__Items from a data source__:
────────────────

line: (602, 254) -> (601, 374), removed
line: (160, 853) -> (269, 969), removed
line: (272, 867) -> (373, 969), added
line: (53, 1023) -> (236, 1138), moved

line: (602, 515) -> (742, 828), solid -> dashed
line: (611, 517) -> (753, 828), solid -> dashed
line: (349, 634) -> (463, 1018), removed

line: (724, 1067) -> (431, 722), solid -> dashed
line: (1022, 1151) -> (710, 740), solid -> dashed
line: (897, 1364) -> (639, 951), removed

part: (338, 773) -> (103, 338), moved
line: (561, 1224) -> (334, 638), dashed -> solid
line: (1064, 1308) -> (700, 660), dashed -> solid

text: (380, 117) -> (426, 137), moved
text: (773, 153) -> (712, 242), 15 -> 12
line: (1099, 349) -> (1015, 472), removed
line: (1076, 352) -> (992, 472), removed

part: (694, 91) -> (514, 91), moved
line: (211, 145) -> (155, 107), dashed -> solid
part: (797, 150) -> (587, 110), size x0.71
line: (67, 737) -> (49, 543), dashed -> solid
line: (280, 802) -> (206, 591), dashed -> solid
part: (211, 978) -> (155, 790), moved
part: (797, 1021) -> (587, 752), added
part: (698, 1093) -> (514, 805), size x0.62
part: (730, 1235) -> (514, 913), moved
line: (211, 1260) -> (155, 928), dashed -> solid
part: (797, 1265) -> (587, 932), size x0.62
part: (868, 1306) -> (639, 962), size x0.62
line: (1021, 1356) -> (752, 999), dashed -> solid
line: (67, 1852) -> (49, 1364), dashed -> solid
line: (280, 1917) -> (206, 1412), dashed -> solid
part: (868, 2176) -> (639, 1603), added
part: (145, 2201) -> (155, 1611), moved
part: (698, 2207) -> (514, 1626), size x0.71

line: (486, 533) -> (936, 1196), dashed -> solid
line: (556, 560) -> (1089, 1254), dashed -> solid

────────────────

__WORK TO BE COMPLETED__: Every record is to be written out verbatim.

__SOLUTION FOR THIS EXERCISE__:
line: (602, 254) -> (601, 374), removed
line: (160, 853) -> (269, 969), removed
line: (272, 867) -> (373, 969), added
line: (53, 1023) -> (236, 1138), moved

line: (602, 515) -> (742, 828), solid -> dashed
line: (611, 517) -> (753, 828), solid -> dashed
line: (349, 634) -> (463, 1018), removed

line: (724, 1067) -> (431, 722), solid -> dashed
line: (1022, 1151) -> (710, 740), solid -> dashed
line: (897, 1364) -> (639, 951), removed

part: (338, 773) -> (103, 338), moved
line: (561, 1224) -> (334, 638), dashed -> solid
line: (1064, 1308) -> (700, 660), dashed -> solid

text: (380, 117) -> (426, 137), moved
text: (773, 153) -> (712, 242), 15 -> 12
line: (1099, 349) -> (1015, 472), removed
line: (1076, 352) -> (992, 472), removed

part: (694, 91) -> (514, 91), moved
line: (211, 145) -> (155, 107), dashed -> solid
part: (797, 150) -> (587, 110), size x0.71
line: (67, 737) -> (49, 543), dashed -> solid
line: (280, 802) -> (206, 591), dashed -> solid
part: (211, 978) -> (155, 790), moved
part: (797, 1021) -> (587, 752), added
part: (698, 1093) -> (514, 805), size x0.62
part: (730, 1235) -> (514, 913), moved
line: (211, 1260) -> (155, 928), dashed -> solid
part: (797, 1265) -> (587, 932), size x0.62
part: (868, 1306) -> (639, 962), size x0.62
line: (1021, 1356) -> (752, 999), dashed -> solid
line: (67, 1852) -> (49, 1364), dashed -> solid
line: (280, 1917) -> (206, 1412), dashed -> solid
part: (868, 2176) -> (639, 1603), added
part: (145, 2201) -> (155, 1611), moved
part: (698, 2207) -> (514, 1626), size x0.71

line: (486, 533) -> (936, 1196), dashed -> solid
line: (556, 560) -> (1089, 1254), dashed -> solid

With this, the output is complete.